**L'exercice**: Recopiez à l'identique toutes les lignes des enregistrements ci-dessous, en omettant les images.

**Lignes de données**:
* * * *

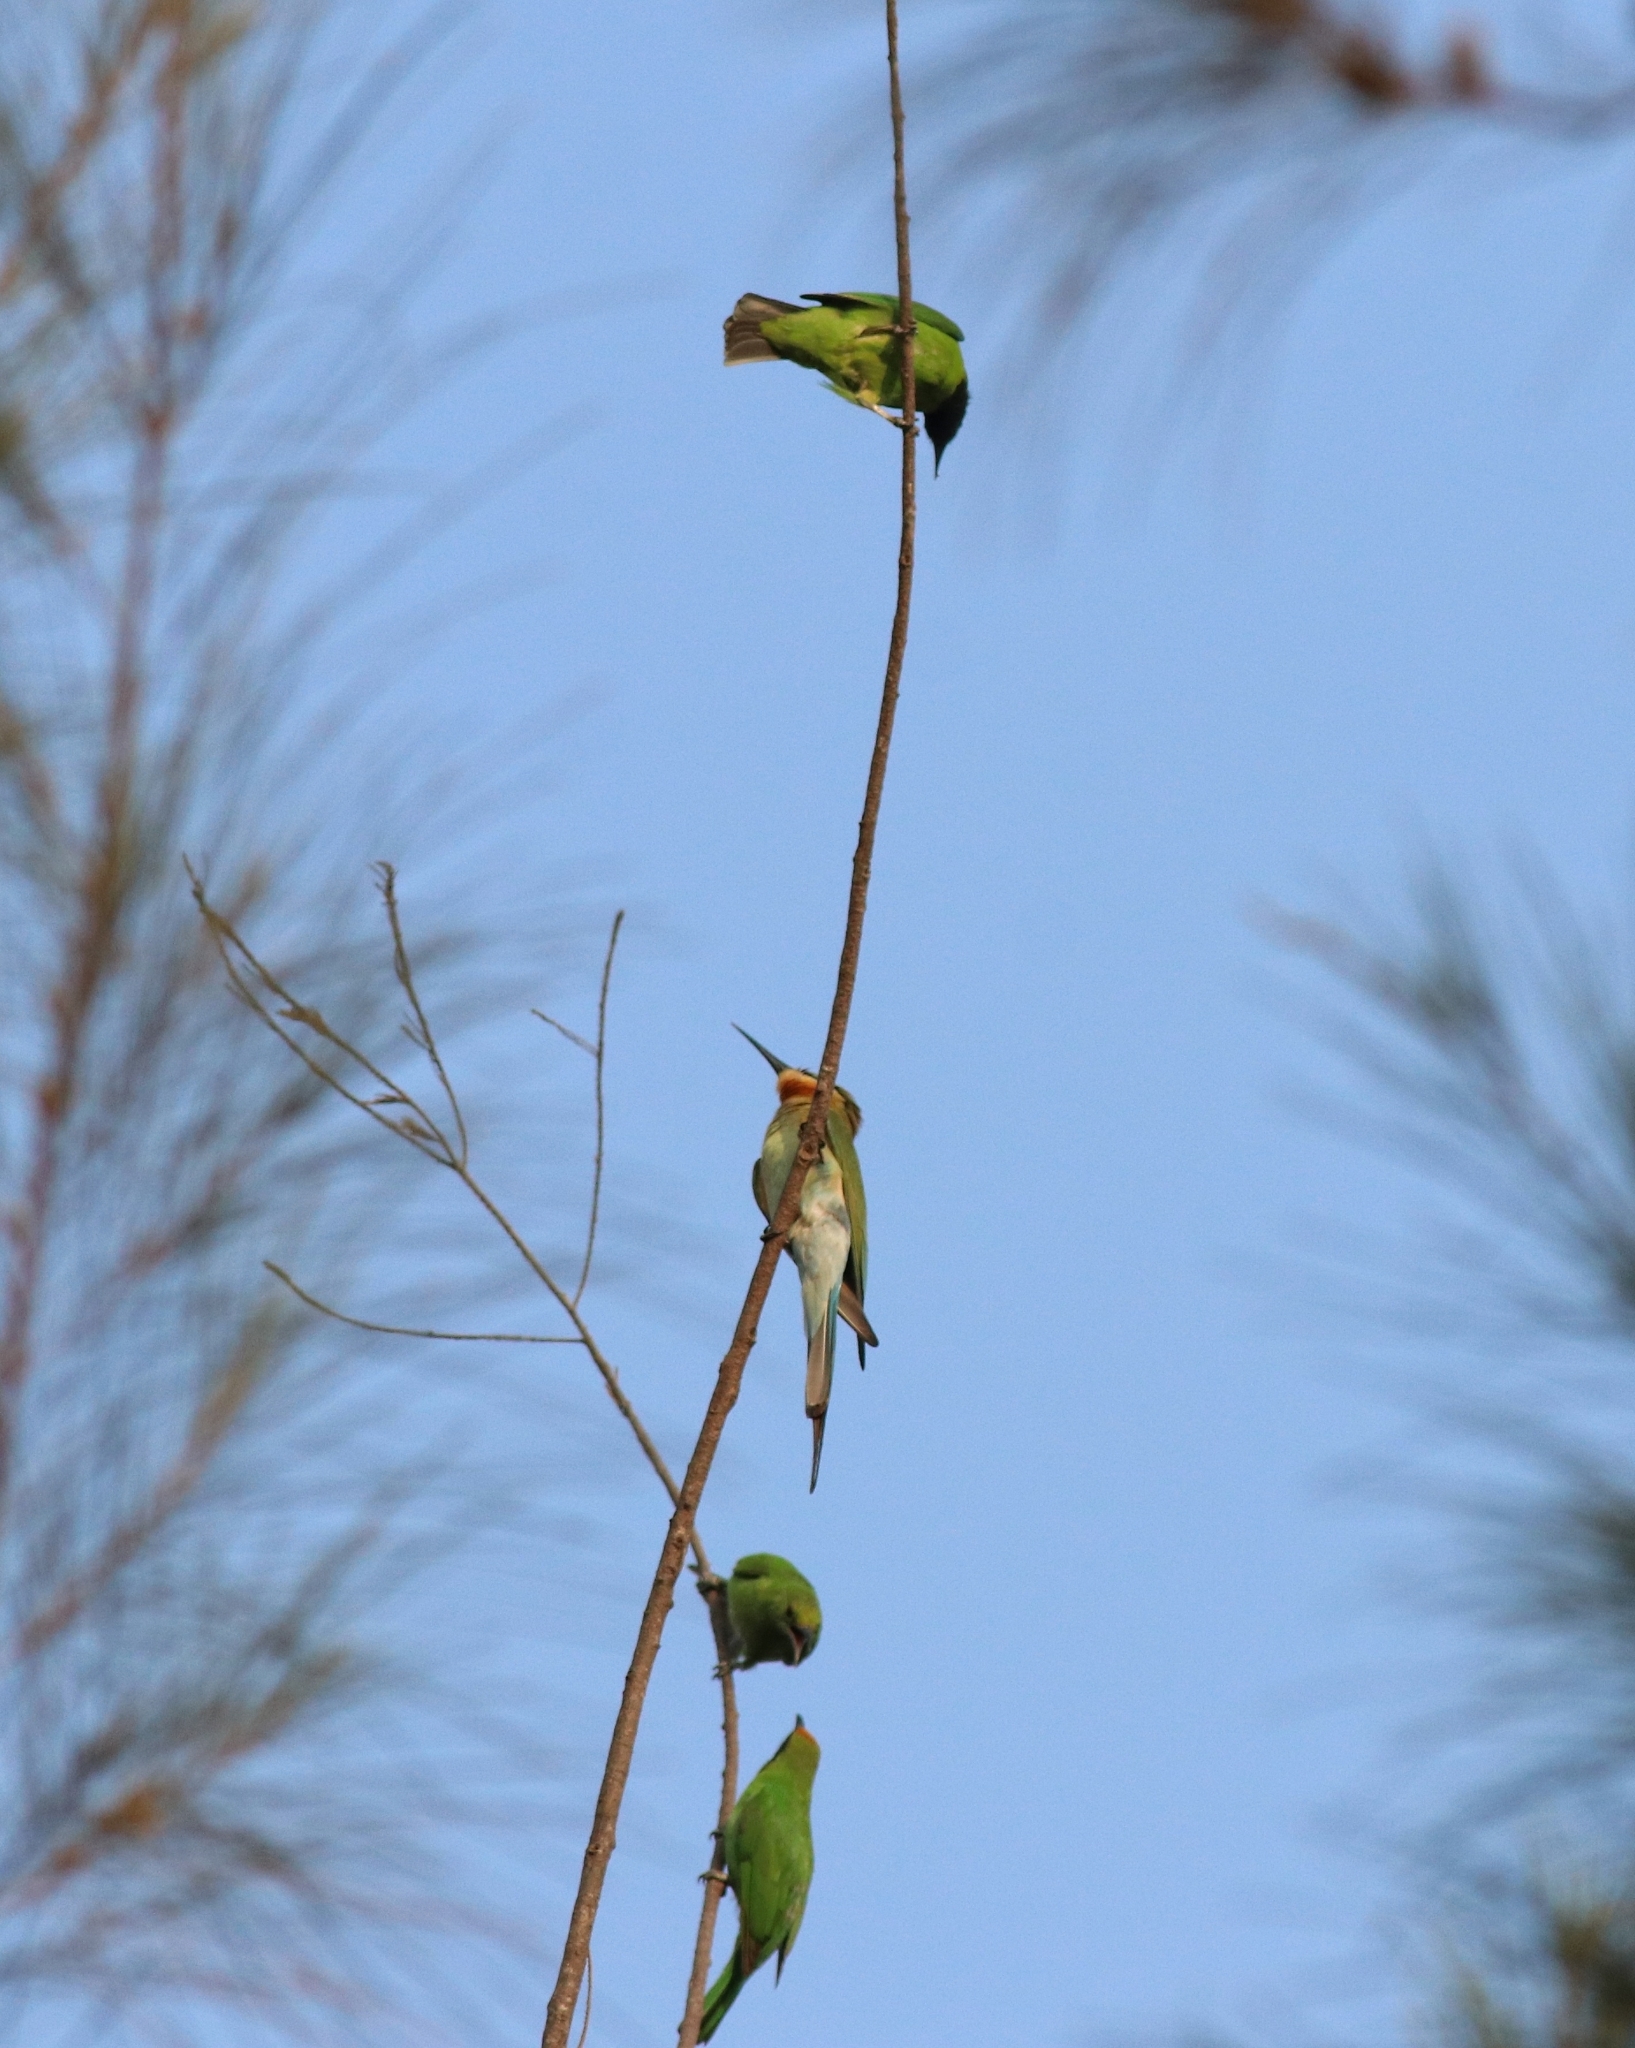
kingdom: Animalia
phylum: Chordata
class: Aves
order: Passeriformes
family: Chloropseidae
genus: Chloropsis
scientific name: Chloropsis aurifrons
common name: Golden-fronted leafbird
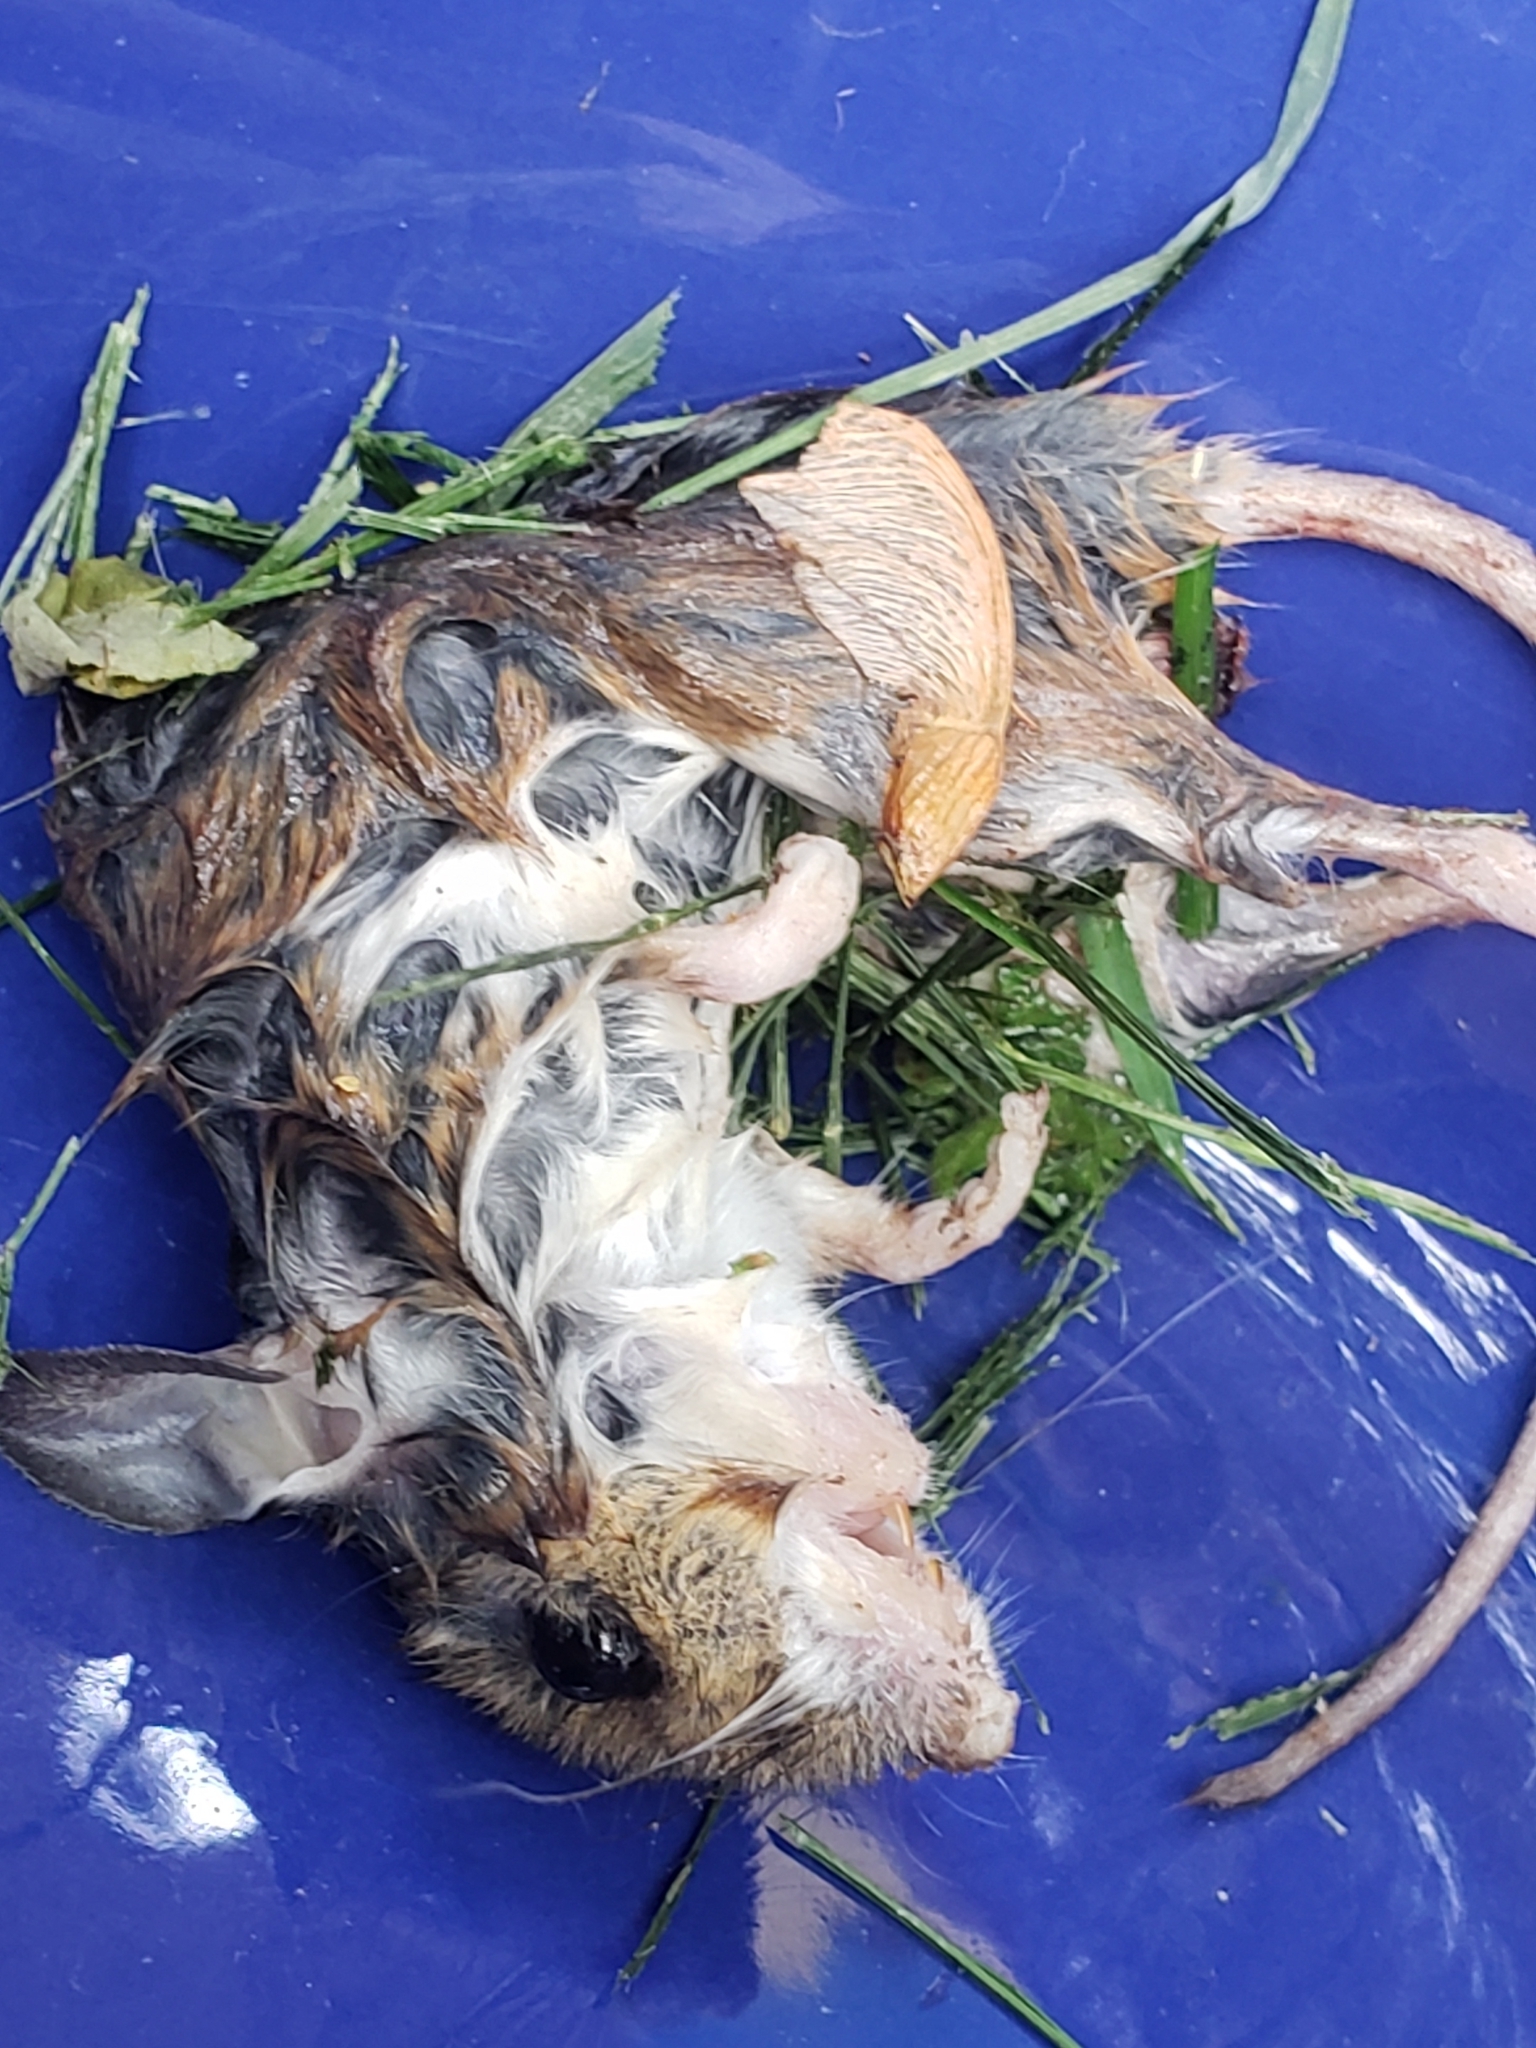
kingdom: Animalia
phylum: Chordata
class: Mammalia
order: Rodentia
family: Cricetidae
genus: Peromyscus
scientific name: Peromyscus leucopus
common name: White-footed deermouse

* * * *

**Réponse**:
kingdom: Animalia
phylum: Chordata
class: Aves
order: Passeriformes
family: Chloropseidae
genus: Chloropsis
scientific name: Chloropsis aurifrons
common name: Golden-fronted leafbird
kingdom: Animalia
phylum: Chordata
class: Mammalia
order: Rodentia
family: Cricetidae
genus: Peromyscus
scientific name: Peromyscus leucopus
common name: White-footed deermouse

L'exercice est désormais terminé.